Memo to FBI: Build it right

FBI Director Jim Comey should drive out to the National Geospatial Intelligence Agency campus on the outskirts of Fort Belvoir.

When the time comes to actually design a new FBI headquarters, they’ll have some good models to reference.

Now, federal building designs range from splendid to just plain awful. Sometimes the awful ones become run down, like the FBI headquarters. Sometimes old buildings become repurposed and regain some dignity. Several agencies share the former Woodward & Lothrop warehouse, a historic Washington landmark. Inside it’s not so bad. It’s in a bustling neighborhood with lots of amenities nearby.

Some EPA staff members will remember working in the old Southwest D.C. federal center before it was torn down. I visited it a couple of times. It was the type of place that would make you say, thank goodness I don’t have to arrive here every day. The place was a dump, dark and dreary inside, and in need of maintenance. Plus it was in a stretch of neighborhood without much going on.

Think about the FBI’s needs. Security, of course, scaled to accommodate a lot of people. A variety of internal working spaces for the range of job types housed under one roof. If he hasn’t already, FBI Director Jim Comey should drive out to the National Geospatial Intelligence Agency campus on the outskirts of Fort Belvoir. Producer Lauren Larson and I went out there for interviews. The building floored me, no pun intended.

In fact, it also impressed DoD reporter Jared Serbu, who wrote about the building when it opened in 2011.

NGA doesn’t let you bring in phones or cameras, so I couldn’t take any pictures. But this link shows the Google Earth view of the unusually shaped building. (You can also download a high-resolution image of the building at the NGA website.) The long, teardrop-shaped structure on the top is a skylight, flooding the giant central commons space on the first floor in natural light. And because the corridors link to the atrium, like a Hyatt Regency hotel, a lot of that light flows into the halls and makes walking the halls feel like an experience connected to other people. You can peer down from as high as eight stories into the atrium.

The building also has exterior windows, something not all secretive or classified activities have.

Like so many facilities of this type, it sits isolated, with only a couple of access roads and checkpoints. If you work there and want to go out for lunch, you’ve got a major schlep because there is nothing to walk to. But NGA provides amenities — a big and diverse cafeteria, a Starbucks and a Dunkin’ Donuts. Also a dry cleaner, beauty salon, credit union and — close to my heart — a great fitness center.

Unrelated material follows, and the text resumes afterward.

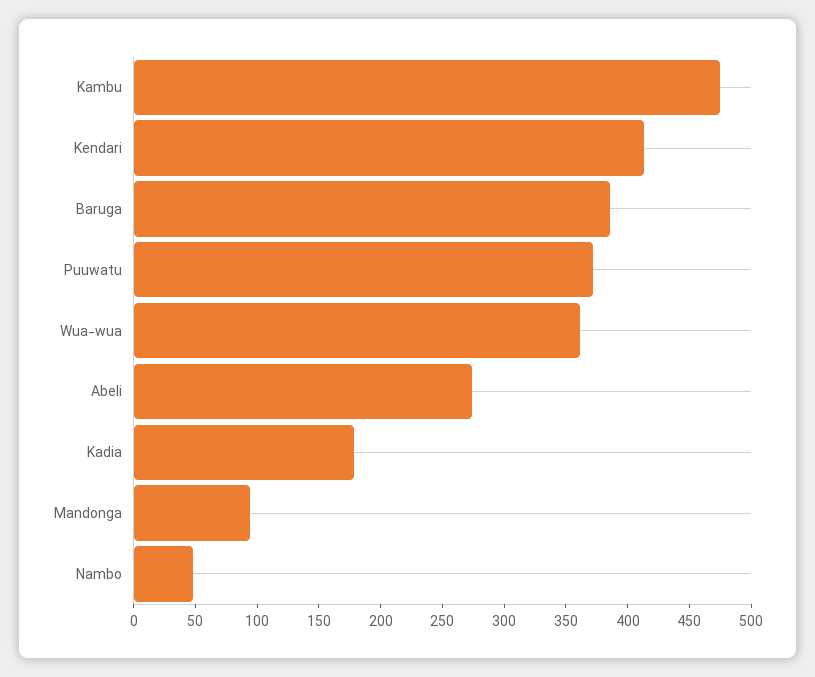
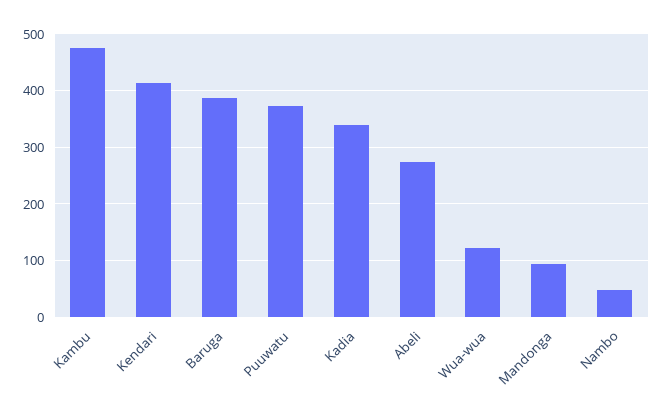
Wua-wua: 360 -> 120
Kadia: 180 -> 340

Built at a cost of $1.7 billion to house 8,500 employees, the building is no Motel 6.

When I visit a federal office or any of the hundreds, maybe thousands, of businesses I’ve visited over many years, I always ask myself, would I want to work here, in this physical environment? Having been a couple of times into the crumbling FBI building at 9th and Pennsylvania Avenue, N.W., the answer in that case is no. It’s even forbidding from the outside. On a winter midday, walking the couple of blocks of Pennsylvania Avenue in front of the FBI evokes nothing so much as Pyongyang.

If the FBI moves to a greenfield campus in Maryland’s Prince George’s County, it will have needs similar to those of the NGA. When moving in, then-NGA director Letitia Long described the building as purpose-built for NGA’s mission.  FBI people will, one hopes, have the space, light, facilities and amenities they need to enjoy working there.

Federal buildings are for federal employees, of course, and they shouldn’t necessarily have the lush types of build-outs you see in white-shoe law firms or old-line companies like the tower of the defunct Eastman Kodak (where George Eastman’s office was finished in rare hardwoods). On the other hand, federal structures should reflect the best in American architecture and design since they belong to, and therefore reflect, all of us. By the same token, the work environments provided to federal employees should be designed to enable both productivity and a basic sense of well-being.